* Your goal
In the data below, find every line with the word "Corelab" and copy it.

* Data for this task
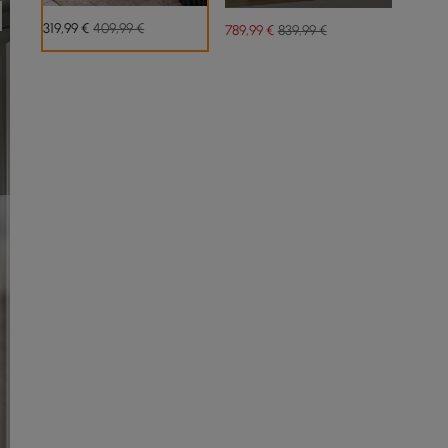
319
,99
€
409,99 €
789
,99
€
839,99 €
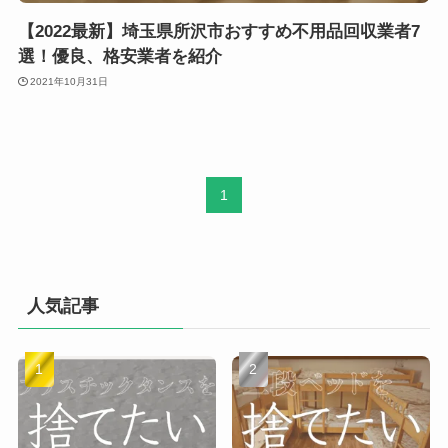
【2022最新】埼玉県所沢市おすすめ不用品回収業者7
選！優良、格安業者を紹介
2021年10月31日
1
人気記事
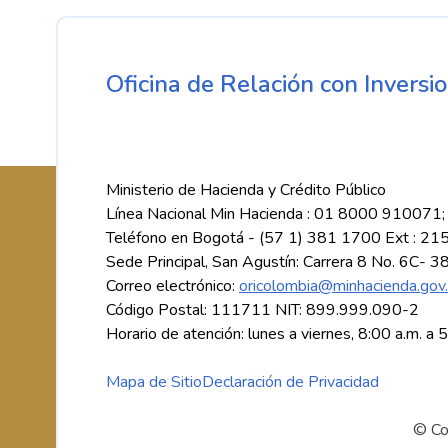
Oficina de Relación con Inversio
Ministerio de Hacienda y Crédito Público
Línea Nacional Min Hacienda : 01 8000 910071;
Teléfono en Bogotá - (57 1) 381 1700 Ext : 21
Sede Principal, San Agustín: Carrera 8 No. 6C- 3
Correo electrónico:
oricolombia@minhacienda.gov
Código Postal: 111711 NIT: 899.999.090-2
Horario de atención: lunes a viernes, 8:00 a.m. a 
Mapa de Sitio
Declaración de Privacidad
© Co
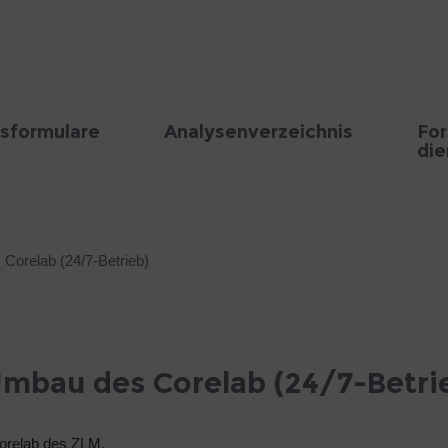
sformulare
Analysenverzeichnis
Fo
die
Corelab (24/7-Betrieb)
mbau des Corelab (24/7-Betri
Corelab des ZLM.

---

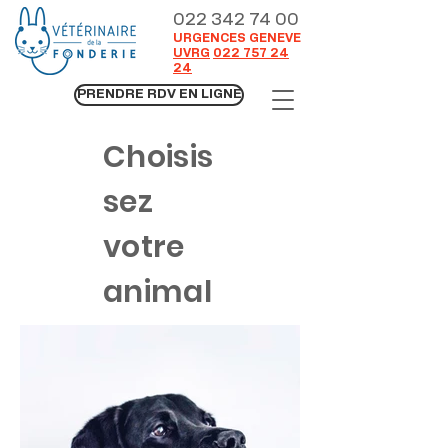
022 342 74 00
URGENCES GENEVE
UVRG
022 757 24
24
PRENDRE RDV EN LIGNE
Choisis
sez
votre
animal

* Reply to the exercise
Corelab (24/7-Betrieb)
mbau des Corelab (24/7-Betri
Corelab des ZLM.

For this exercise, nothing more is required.